- WHAT YOU NEED TO DO
• 1. Copy the passage of the parenting forum exchange starting at "Does he hit" and ending at "go his way.".
• 2. Condense the paragraph of the parenting forum exchange beginning "Well, it's hard to give advice" into a short bulleted list that keeps its main points.

Midwest Mom - here are my answers to your questions:

How is your son's development? My son is completely normal developmental wise and I would say he is even a little advanced physically (size and motor skills).

Does he seem unusually sensitive to things like noise, material, light, stimuli? No - not that I have noticed.

Does forcing him to transition from one activity to another cause a meltdown? It really depends on the situation. In a sense, he kind of does this himself, as he loses interest quickly in various activities.

Does he have any odd behaviors such as repeating what you say to him or what he has heard on television, making odd throat noises, flapping his arms, rocking? He does like to repeat things he hears from movies and shows that he really likes, but the extent to which he does these things doesn't strike me as abnormal in any way. His older brother was diagnosed with having a chronic vocal tic, so I am aware of the abnormal side of these behaviors.

Does he hit his head on the wall in frustration or hurt himself? No

Any speech problems? Well, being that he is only 3, it can be difficult to understand him at times, but nothing that I view as abnormal for a little guy his age.

Can he relate well to his same age peers or does he hurt them? He seems to get along with kids at his daycare pretty well, but he can get really upset very quickly if someone takes a toy from him or if someone is bugging him or if something doesn't go his way.

Are there any psychiatric problems on either side of his family tree? Any substance abuse? I was adopted, and I don't know anything about my biological family. I have suffered from depression and anxiety (both in high school and presently), and am getting the help I need for it. I really don't know about psychiatric issues on my husband's side, as his family isn't big into talking about things like that. I do suspect that a number of his family members do suffer from depression. There have been problems with alcohol in his family, but I am not aware of anything beyond that.

I did talk to my husband tonight and I am going to bring my son to a mental health professional to see if there is something we can do. I don't know that I am really interested in necessarily getting a diagnosis for my son. I guess I am most interested in figuring out ways to understand him more and be a better parent to him and not be so frustrated over his behaviors that he potentially has little to no control over.
 

BusynMember

Well-Known Member
Well, it's hard to give advice about what to do if he hasn't been evaluated to see if he is the way he is due to some disorder. And it is also hard to understand a differently-wired child if he isn't evaluated and if his behavior is not explained to you by a professional (I prefer NeuroPsychs). Even with his good development, which is a positive thing, you are having problems with him. If it were me, I'd do the neuropsychologist anyway, rather than just a mental health professional who probably doesn't know how to run tests. There is nothing wrong with a label--it gets your child and yourself help. And it's the right kind of help, IF the diagnosis is right. The earlier kids with issues get interventions and help outside of our parental skills (because most of our kids will not respond to traditional parenting methods) the better the overall prognosis. Untreated disorders can get worse with time unless the child gets help. In hindsight with my son, I wish I'd actually been more proactive. Of course it is your choice. Although I'm just a Mom, Aspergers jumps out at me as a possibility. At the very least, a thorough evaluation won't hurt him and may help a lot.

Dataset entries:
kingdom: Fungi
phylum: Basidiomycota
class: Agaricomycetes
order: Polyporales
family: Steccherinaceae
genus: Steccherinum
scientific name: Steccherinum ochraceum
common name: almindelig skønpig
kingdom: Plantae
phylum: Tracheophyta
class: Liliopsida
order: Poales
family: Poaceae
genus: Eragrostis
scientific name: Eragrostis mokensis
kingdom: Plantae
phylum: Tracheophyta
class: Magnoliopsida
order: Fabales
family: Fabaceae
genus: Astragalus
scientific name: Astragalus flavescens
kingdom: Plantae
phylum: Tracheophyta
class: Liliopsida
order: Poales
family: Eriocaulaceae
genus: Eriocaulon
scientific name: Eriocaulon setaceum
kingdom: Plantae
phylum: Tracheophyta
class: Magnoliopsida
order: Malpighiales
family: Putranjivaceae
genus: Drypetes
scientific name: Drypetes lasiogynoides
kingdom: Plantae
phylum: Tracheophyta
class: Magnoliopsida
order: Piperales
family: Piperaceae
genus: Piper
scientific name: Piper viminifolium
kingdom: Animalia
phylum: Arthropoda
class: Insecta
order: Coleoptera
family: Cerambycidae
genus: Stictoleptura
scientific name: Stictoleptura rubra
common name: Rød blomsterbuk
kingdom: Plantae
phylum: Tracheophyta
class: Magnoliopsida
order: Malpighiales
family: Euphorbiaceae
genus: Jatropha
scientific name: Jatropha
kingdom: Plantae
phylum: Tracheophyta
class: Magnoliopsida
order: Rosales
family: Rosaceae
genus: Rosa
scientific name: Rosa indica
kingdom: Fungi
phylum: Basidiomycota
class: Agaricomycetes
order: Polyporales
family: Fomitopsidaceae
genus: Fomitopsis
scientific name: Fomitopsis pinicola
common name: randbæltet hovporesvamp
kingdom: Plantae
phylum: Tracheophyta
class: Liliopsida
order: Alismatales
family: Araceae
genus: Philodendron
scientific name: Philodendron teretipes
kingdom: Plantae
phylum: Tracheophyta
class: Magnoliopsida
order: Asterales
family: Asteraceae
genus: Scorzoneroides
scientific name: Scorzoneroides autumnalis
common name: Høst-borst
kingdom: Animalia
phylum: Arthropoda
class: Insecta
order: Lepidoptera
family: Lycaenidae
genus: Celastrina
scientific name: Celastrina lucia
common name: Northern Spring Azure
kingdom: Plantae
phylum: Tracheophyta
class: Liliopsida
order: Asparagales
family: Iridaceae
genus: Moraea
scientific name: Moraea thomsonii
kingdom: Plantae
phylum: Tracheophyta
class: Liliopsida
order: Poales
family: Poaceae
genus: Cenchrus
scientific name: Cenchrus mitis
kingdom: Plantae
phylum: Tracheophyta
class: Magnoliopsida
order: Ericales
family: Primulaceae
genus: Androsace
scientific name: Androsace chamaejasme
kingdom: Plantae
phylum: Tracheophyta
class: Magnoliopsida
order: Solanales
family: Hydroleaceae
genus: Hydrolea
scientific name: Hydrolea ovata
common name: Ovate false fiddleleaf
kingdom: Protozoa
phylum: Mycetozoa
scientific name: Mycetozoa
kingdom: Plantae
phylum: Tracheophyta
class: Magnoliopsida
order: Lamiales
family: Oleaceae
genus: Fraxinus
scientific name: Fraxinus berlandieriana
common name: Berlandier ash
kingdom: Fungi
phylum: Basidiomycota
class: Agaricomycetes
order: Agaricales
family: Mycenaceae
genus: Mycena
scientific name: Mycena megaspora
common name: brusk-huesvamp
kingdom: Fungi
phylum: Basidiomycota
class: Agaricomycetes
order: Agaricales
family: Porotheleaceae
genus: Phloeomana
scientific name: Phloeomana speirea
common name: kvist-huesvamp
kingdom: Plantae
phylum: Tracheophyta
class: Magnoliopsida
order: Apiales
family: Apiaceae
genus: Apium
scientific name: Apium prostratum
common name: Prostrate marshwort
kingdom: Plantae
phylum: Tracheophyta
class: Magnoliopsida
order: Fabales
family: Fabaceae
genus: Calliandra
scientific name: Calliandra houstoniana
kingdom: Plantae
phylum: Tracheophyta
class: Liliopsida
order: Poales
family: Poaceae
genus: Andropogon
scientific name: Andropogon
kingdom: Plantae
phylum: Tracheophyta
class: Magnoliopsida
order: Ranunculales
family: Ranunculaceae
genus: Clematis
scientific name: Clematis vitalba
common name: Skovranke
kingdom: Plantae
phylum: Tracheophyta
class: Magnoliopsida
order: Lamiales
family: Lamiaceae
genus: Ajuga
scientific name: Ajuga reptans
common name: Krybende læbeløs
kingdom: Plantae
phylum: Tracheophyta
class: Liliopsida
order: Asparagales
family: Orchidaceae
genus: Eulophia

- TASK ANSWERS
• 1.
Does he hit his head on the wall in frustration or hurt himself? No

Any speech problems? Well, being that he is only 3, it can be difficult to understand him at times, but nothing that I view as abnormal for a little guy his age.

Can he relate well to his same age peers or does he hurt them? He seems to get along with kids at his daycare pretty well, but he can get really upset very quickly if someone takes a toy from him or if someone is bugging him or if something doesn't go his way.

• 2.
- Advice is hard to give, and the child is hard to understand, without an evaluation that explains his behavior. The writer prefers neuropsychologists.
- Problems exist despite his good development. The writer would choose a neuropsychologist over a general mental health professional, who probably doesn't know how to run tests.
- A label is not a bad thing. It gets help for the child and the parent, and the help is the right kind if the diagnosis is right.
- Early intervention beyond parenting skills improves the overall prognosis, since most such children do not respond to traditional parenting methods.
- Untreated disorders can worsen over time. In hindsight, the writer wishes they had been more proactive with their own son.
- The choice is the parent's. The writer sees Asperger's as a possibility and says a thorough evaluation won't hurt and may help a lot.